Paul recalled for me that the musicians on “Blowin’ In The Wind” were “the regular guys at Motown,” that is, James Jamerson on bass, Benny Benjamin on drums, Earl Van Dyke on piano, and Robert White and Joe Messina on guitars. The final result, combining track and vocals, was pressed into Wonder’s sixth album, Up-Tight Everything’s Alright, which was released on May 4, 1966. When his first single of the year, “Nothing’s Too Good For My Baby,” burned out faster than expected, radio was drawn to the album’s Dylan song. “I think some disc jockeys started playing it,” said Paul, “and Motown decided to release it as a single.”
The record’s Top 10 success that summer was satisfying enough, but Wonder has kept the song, and its message, in his concert setlist for more than 50 years. It was part of his Copacabana repertoire in 1970, and figured in his Carnegie Hall performance in 1973 alongside the likes of “Superstition.” Also powerful was the version he performed with Glen Campbell on the latter’s TV series in 1969.
During a blue-chip tribute to Bob Dylan at Madison Square Garden in 1992, Wonder made an unannounced appearance and contributed “Blowin’ In The Wind,” of course. “From a slightly rocking beat to a gospel dialogue to the singer’s trademark colourings, everything glistened,” wrote one reviewer. And the song’s most recent appearance in his setlist? His September 2018 concert in Springfield, Massachusetts.
For Wonder, it seems the “Wind” still glistens.

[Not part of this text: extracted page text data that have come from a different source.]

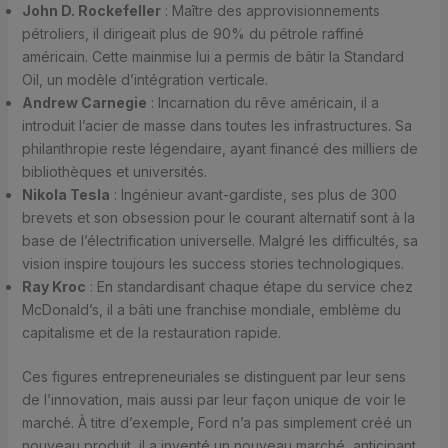
John D. Rockefeller
: Maître des approvisionnements
pétroliers, il dirigeait plus de 90% du pétrole raffiné
américain. Cette mainmise lui a permis de bâtir la Standard
Oil, un modèle d’intégration verticale.
Andrew Carnegie
: Incarnation du rêve américain, il a
introduit l’acier de masse dans toutes les infrastructures. Sa
philanthropie reste légendaire, ayant financé des milliers de
bibliothèques et universités.
Nikola Tesla
: Ingénieur avant-gardiste, ses plus de 300
brevets et son obsession pour le courant alternatif sont à la
base de l’électrification universelle. Malgré les difficultés, sa
vision inspire toujours les success stories technologiques.
Ray Kroc
: En standardisant chaque étape du service chez
McDonald’s, il a bâti une franchise mondiale, emblème du
capitalisme et de la restauration rapide.
Ces figures entrepreneuriales se distinguent par leur sens
de l’innovation, mais aussi par leur façon unique de voir le
marché. À titre d’exemple, Ford n’a pas simplement créé un
nouveau produit, il a inventé un nouveau marché, anticipant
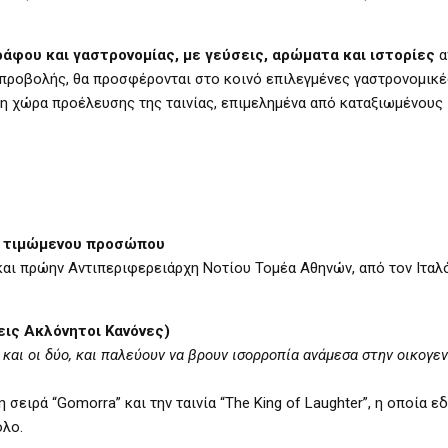
ράφου και γαστρονομίας, με γεύσεις, αρώματα και ιστορίες
α
θε προβολής, θα προσφέρονται στο κοινό επιλεγμένες γαστρονομικέ
τη χώρα προέλευσης της ταινίας, επιμελημένα από καταξιωμένους
 τιμώμενου προσώπου
και πρώην Αντιπεριφερειάρχη Νοτίου Τομέα Αθηνών, από τον Ιτα
Τρεις Ακλόνητοι Κανόνες)
και οι δύο, και παλεύουν να βρουν ισορροπία ανάμεσα στην οικογεν
η σειρά “Gomorra” και την ταινία “The King of Laughter”, η οποία ε
όλο.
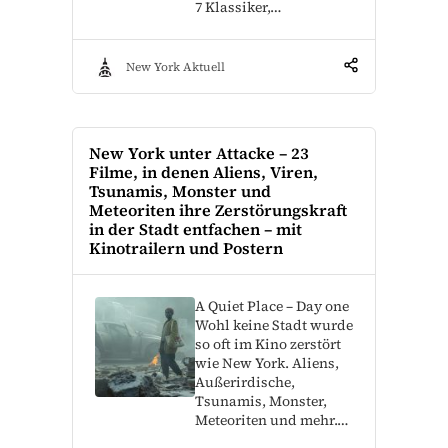
7 Klassiker,…
New York Aktuell
New York unter Attacke – 23
Filme, in denen Aliens, Viren,
Tsunamis, Monster und
Meteoriten ihre Zerstörungskraft
in der Stadt entfachen – mit
Kinotrailern und Postern
A Quiet Place – Day one
Wohl keine Stadt wurde
so oft im Kino zerstört
wie New York. Aliens,
Außerirdische,
Tsunamis, Monster,
Meteoriten und mehr.…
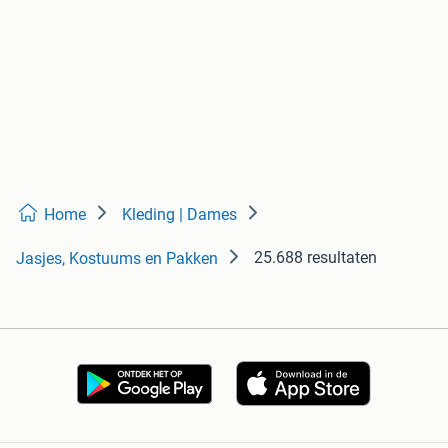
Home
Kleding | Dames
25.688 resultaten
Jasjes, Kostuums en Pakken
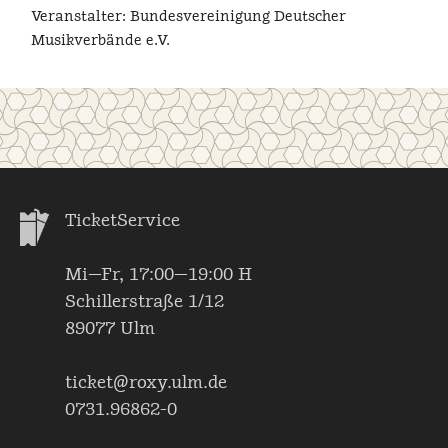
Veranstalter: Bundesvereinigung Deutscher
Musikverbände e.V.
TicketService
Mi—Fr, 17:00—19:00 H
Schillerstraße 1/12
89077 Ulm
ticket@roxy.ulm.de
0731.96862-0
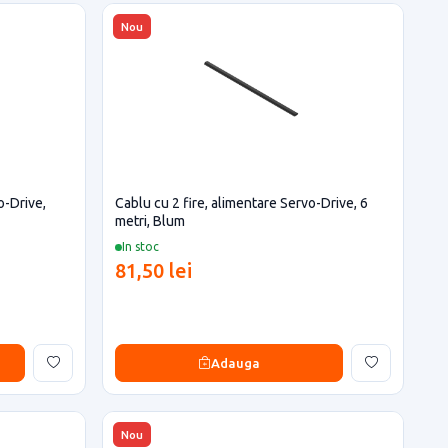
Nou
o-Drive,
Cablu cu 2 fire, alimentare Servo-Drive, 6
metri, Blum
In stoc
81,50 lei
Adauga
Nou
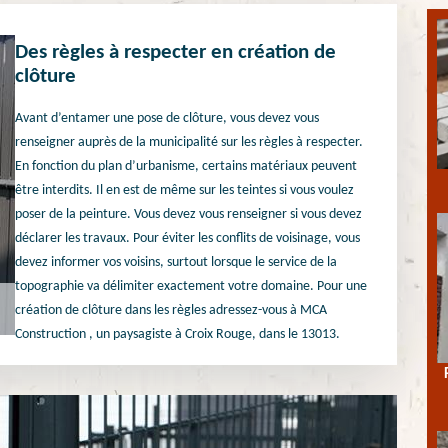
Des règles à respecter en création de
clôture
Avant d’entamer une pose de clôture, vous devez vous
renseigner auprès de la municipalité sur les règles à respecter.
En fonction du plan d’urbanisme, certains matériaux peuvent
être interdits. Il en est de même sur les teintes si vous voulez
poser de la peinture. Vous devez vous renseigner si vous devez
déclarer les travaux. Pour éviter les conflits de voisinage, vous
devez informer vos voisins, surtout lorsque le service de la
topographie va délimiter exactement votre domaine. Pour une
création de clôture dans les règles adressez-vous à MCA
Construction , un paysagiste à Croix Rouge, dans le 13013.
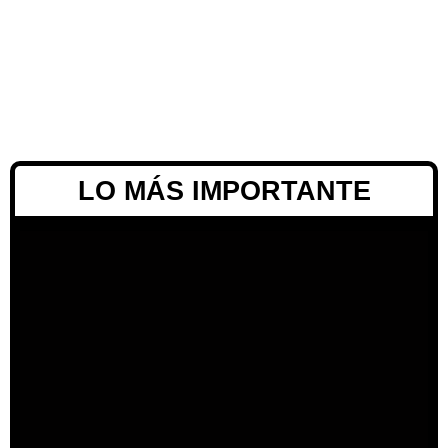
LO MÁS IMPORTANTE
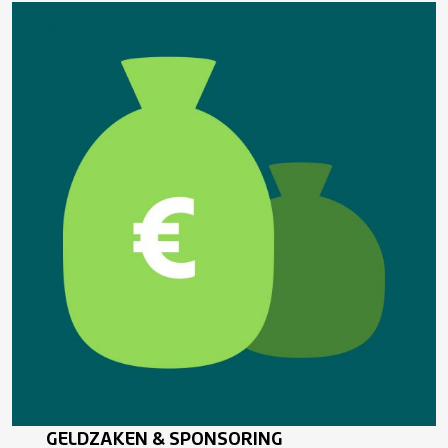
GELDZAKEN & SPONSORING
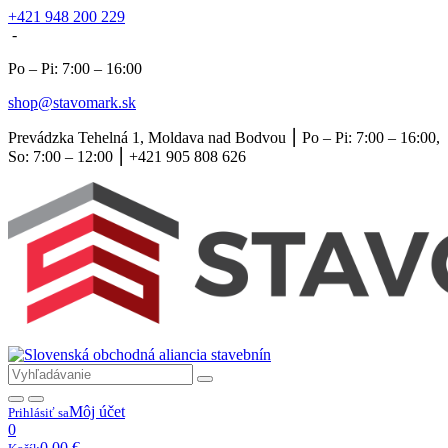
+421 948 200 229
-
Po – Pi: 7:00 – 16:00
shop@stavomark.sk
Prevádzka Tehelná 1, Moldava nad Bodvou ⎮ Po – Pi: 7:00 – 16:00,
So: 7:00 – 12:00 ⎮ +421 905 808 626
Môj účet
Prihlásiť sa
0
0,00
€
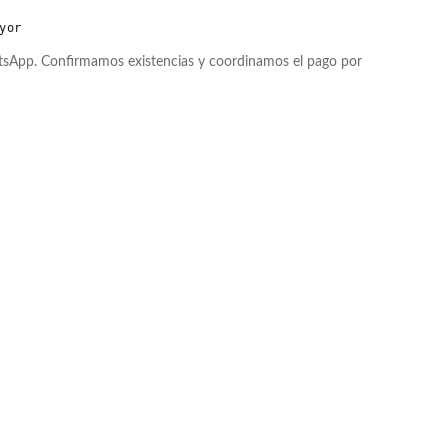
yor
atsApp. Confirmamos existencias y coordinamos el pago por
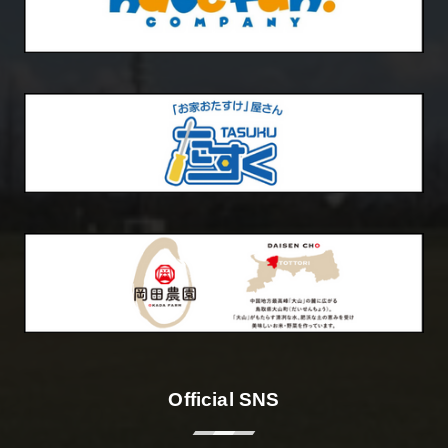
Official SNS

Photo notes: pictured above, behind Stevie Wonder and Clarence Paul, are (left to right) Motown musicians Larry Veeder, Benny Benjamin, James Jamerson and Mike Terry.
Music notes: both of Stevie’s studio recordings of “Blowin’ In The Wind” can be heard on digital streaming services; so can in-concert versions from as far apart as Tokyo and Detroit. An early Stevie/Clarence combination, “Little Water Boy,” is included in The Complete Motown Singles, Volume 2: 1962, while their previously-unavailable studio duets, “About My Baby” and “Funny (How Time Slips Away),” can be found on Motown Unreleased 1965.